In recent months, Pennsylvania’s Learning Community has focused on challenges to financing and payment for mental health care in the primary care and collaborative care settings. The SAMHSA-HRSA Center for Integrated Health Solutions (CIHS) has provided the field with an array of information, presentations, and other resources related to the financing of mental health services in primary care and integrated care settings. Below are some of the resources that CIHS has made available to us here in Pennsylvania.

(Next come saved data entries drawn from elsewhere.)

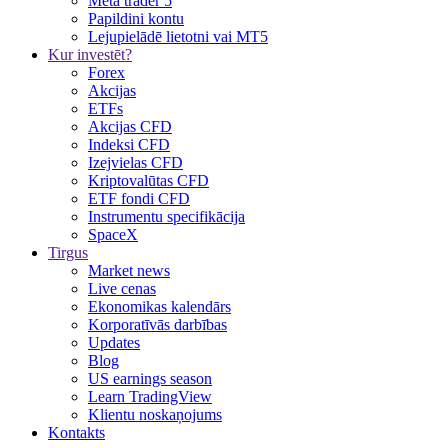
Meta trader 5
Papildini kontu
Lejupielādē lietotni vai MT5
Kur investēt?
Forex
Akcijas
ETFs
Akcijas CFD
Indeksi CFD
Izejvielas CFD
Kriptovalūtas CFD
ETF fondi CFD
Instrumentu specifikācija
SpaceX
Tirgus
Market news
Live cenas
Ekonomikas kalendārs
Korporatīvās darbības
Updates
Blog
US earnings season
Learn TradingView
Klientu noskaņojums
Kontakts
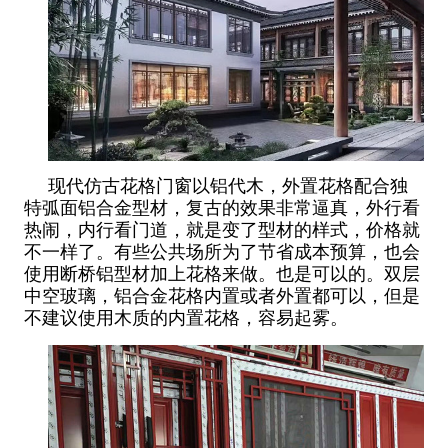
现代仿古花格门窗以铝代木，外置花格配合独
特弧面铝合金型材，复古的效果非常逼真，外行看
热闹，内行看门道，就是变了型材的样式，价格就
不一样了。有些公共场所为了节省成本预算，也会
使用断桥铝型材加上花格来做。也是可以的。双层
中空玻璃，铝合金花格内置或者外置都可以，但是
不建议使用木质的内置花格，容易起雾。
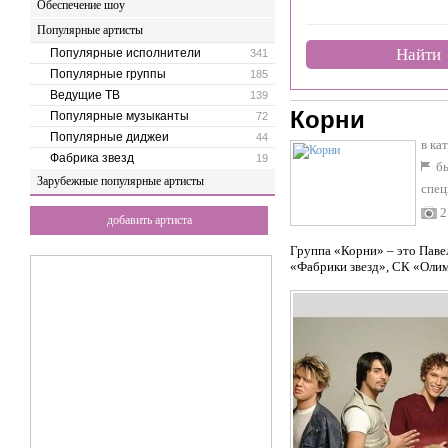
Обеспечение шоу
Популярные артисты
Найти
Популярные исполнители
341
Популярные группы
185
Ведущие ТВ
139
Корни
Популярные музыканты
72
Популярные диджеи
44
в ка
Фабрика звезд
19
бы
Зарубежные популярные артисты
спец
2
добавить артиста
Группа «Корни» – это Паве
«Фабрики звезд», СК «Олимп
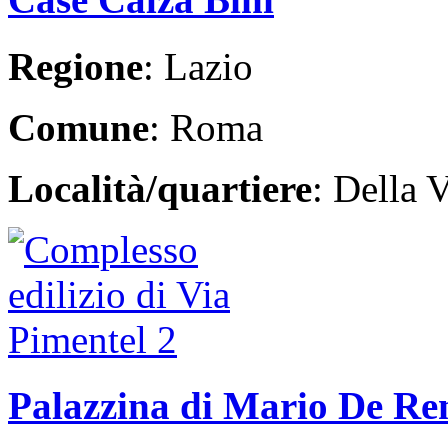
Regione
: Lazio
Comune
: Roma
Località/quartiere
: Della V
Palazzina di Mario De Re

  • The ability to bill for both behavioral health and primary care services on the same day is an essential part of integrating care. The Center for Medicare and Medicaid Services (CMS) created the Billing Properly for Behavioral Health Services booklet to help providers understand the laws and regulations that govern billing for behavioral health services.
  • The resource also includes a checklist to help evaluate your billing procedures and identify potential errors, as well as a resource guide for your billing staff to review current guidelines, billing and coding, covered services, and compliance information.
  • Learn ways you can enhance and streamline your billing process through Improving Your Third-Party Billing System, a self-paced online course from SAMHSA’s BHbusiness initiative.

CIHS continually updates its website to present the best and newest resources and information relevant to integrated primary and behavioral health care.